**DIRECTIVE**
Copy out the data below word for word, but leave out the pictures.

**ENTRIES PROVIDED**

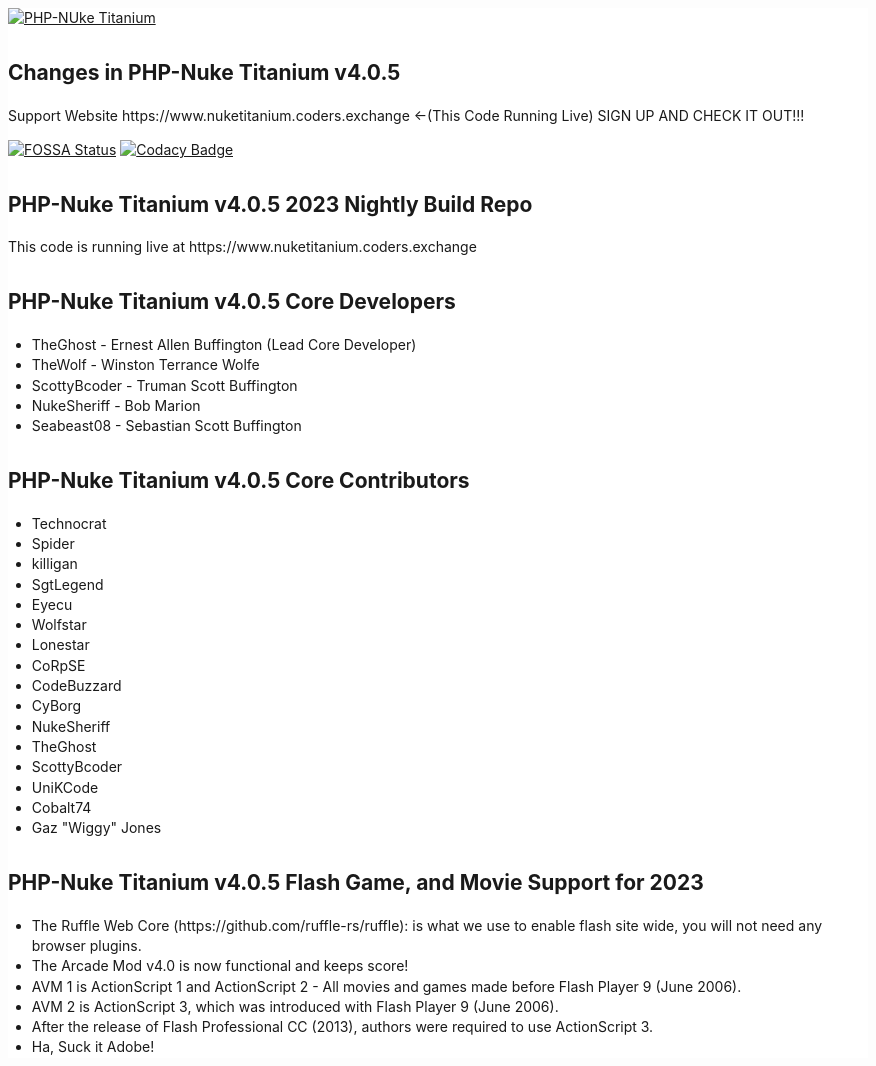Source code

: <a href="https://www.nuketitanium.coders.exchange" rel="nofollow"><img src="/images/github/github_rip_open2.png" alt="PHP-NUke Titanium" style="max-width: 100%;"></a>

<h2>Changes in PHP-Nuke Titanium v4.0.5</h2>
<p>Support Website https://www.nuketitanium.coders.exchange <-(This Code Running Live) SIGN UP AND CHECK IT OUT!!!</p>


[![FOSSA Status](https://app.fossa.com/api/projects/git%2Bgithub.com%2Fernestbuffington%2FPHP-Nuke.Titanium.Dev.4.svg?type=shield)](https://app.fossa.com/projects/git%2Bgithub.com%2Fernestbuffington%2FPHP-Nuke.Titanium.Dev.4?ref=badge_shield)  [![Codacy Badge](https://app.codacy.com/project/badge/Grade/e5300f0dccdb4bcc9b7bdbc5d6e65f50)](https://www.codacy.com/gh/ernestbuffington/PHP-Nuke.Titanium.Dev.4/dashboard?utm_source=github.com&amp;utm_medium=referral&amp;utm_content=ernestbuffington/PHP-Nuke.Titanium.Dev.4&amp;utm_campaign=Badge_Grade)

<h2>PHP-Nuke Titanium v4.0.5 2023 Nightly Build Repo</h2>

<p>This code is running live at https://www.nuketitanium.coders.exchange</p>

<h2>PHP-Nuke Titanium v4.0.5 Core Developers</h2>

<ul>
	<li>TheGhost - Ernest Allen Buffington (Lead Core Developer)</li>
	<li>TheWolf - Winston Terrance Wolfe</li>
	<li>ScottyBcoder - Truman Scott Buffington</li>
	<li>NukeSheriff - Bob Marion</li> 
	<li>Seabeast08 - Sebastian Scott Buffington</li>
</ul>

<h2>PHP-Nuke Titanium v4.0.5 Core Contributors</h2>

<ul>
	<li>Technocrat</li>
	<li>Spider</li>
	<li>killigan</li>
	<li>SgtLegend</li>
	<li>Eyecu</li> 
	<li>Wolfstar</li>
	<li>Lonestar</li>
	<li>CoRpSE</li>
	<li>CodeBuzzard</li>
	<li>CyBorg</li>
	<li>NukeSheriff</li>
	<li>TheGhost</li>
	<li>ScottyBcoder</li>
	<li>UniKCode</li>
	<li>Cobalt74</li>
        <li>Gaz "Wiggy" Jones</li>
</ul>

<h2>PHP-Nuke Titanium v4.0.5 Flash Game, and Movie Support for 2023</h2>

<ul>
	<li>The Ruffle Web Core (https://github.com/ruffle-rs/ruffle): is what we use to enable flash site wide, you will not need any browser plugins.</li>
	<li>The Arcade Mod v4.0 is now functional and keeps score!</li>
	<li>AVM 1 is ActionScript 1 and ActionScript 2 - All movies and games made before Flash Player 9 (June 2006).</li>
	<li>AVM 2 is ActionScript 3, which was introduced with Flash Player 9 (June 2006).</li> 
	<li>After the release of Flash Professional CC (2013), authors were required to use ActionScript 3.</li>
	<li>Ha, Suck it Adobe!</li>
</ul>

**WRITTEN SOLUTION**
Source code

: <a href="https://www.nuketitanium.coders.exchange" rel="nofollow"><img src="/images/github/github_rip_open2.png" alt="PHP-NUke Titanium" style="max-width: 100%;"></a>

<h2>Changes in PHP-Nuke Titanium v4.0.5</h2>
<p>Support Website https://www.nuketitanium.coders.exchange <-(This Code Running Live) SIGN UP AND CHECK IT OUT!!!</p>


[![FOSSA Status](https://app.fossa.com/api/projects/git%2Bgithub.com%2Fernestbuffington%2FPHP-Nuke.Titanium.Dev.4.svg?type=shield)](https://app.fossa.com/projects/git%2Bgithub.com%2Fernestbuffington%2FPHP-Nuke.Titanium.Dev.4?ref=badge_shield)  [![Codacy Badge](https://app.codacy.com/project/badge/Grade/e5300f0dccdb4bcc9b7bdbc5d6e65f50)](https://www.codacy.com/gh/ernestbuffington/PHP-Nuke.Titanium.Dev.4/dashboard?utm_source=github.com&amp;utm_medium=referral&amp;utm_content=ernestbuffington/PHP-Nuke.Titanium.Dev.4&amp;utm_campaign=Badge_Grade)

<h2>PHP-Nuke Titanium v4.0.5 2023 Nightly Build Repo</h2>

<p>This code is running live at https://www.nuketitanium.coders.exchange</p>

<h2>PHP-Nuke Titanium v4.0.5 Core Developers</h2>

<ul>
	<li>TheGhost - Ernest Allen Buffington (Lead Core Developer)</li>
	<li>TheWolf - Winston Terrance Wolfe</li>
	<li>ScottyBcoder - Truman Scott Buffington</li>
	<li>NukeSheriff - Bob Marion</li> 
	<li>Seabeast08 - Sebastian Scott Buffington</li>
</ul>

<h2>PHP-Nuke Titanium v4.0.5 Core Contributors</h2>

<ul>
	<li>Technocrat</li>
	<li>Spider</li>
	<li>killigan</li>
	<li>SgtLegend</li>
	<li>Eyecu</li> 
	<li>Wolfstar</li>
	<li>Lonestar</li>
	<li>CoRpSE</li>
	<li>CodeBuzzard</li>
	<li>CyBorg</li>
	<li>NukeSheriff</li>
	<li>TheGhost</li>
	<li>ScottyBcoder</li>
	<li>UniKCode</li>
	<li>Cobalt74</li>
        <li>Gaz "Wiggy" Jones</li>
</ul>

<h2>PHP-Nuke Titanium v4.0.5 Flash Game, and Movie Support for 2023</h2>

<ul>
	<li>The Ruffle Web Core (https://github.com/ruffle-rs/ruffle): is what we use to enable flash site wide, you will not need any browser plugins.</li>
	<li>The Arcade Mod v4.0 is now functional and keeps score!</li>
	<li>AVM 1 is ActionScript 1 and ActionScript 2 - All movies and games made before Flash Player 9 (June 2006).</li>
	<li>AVM 2 is ActionScript 3, which was introduced with Flash Player 9 (June 2006).</li> 
	<li>After the release of Flash Professional CC (2013), authors were required to use ActionScript 3.</li>
	<li>Ha, Suck it Adobe!</li>
</ul>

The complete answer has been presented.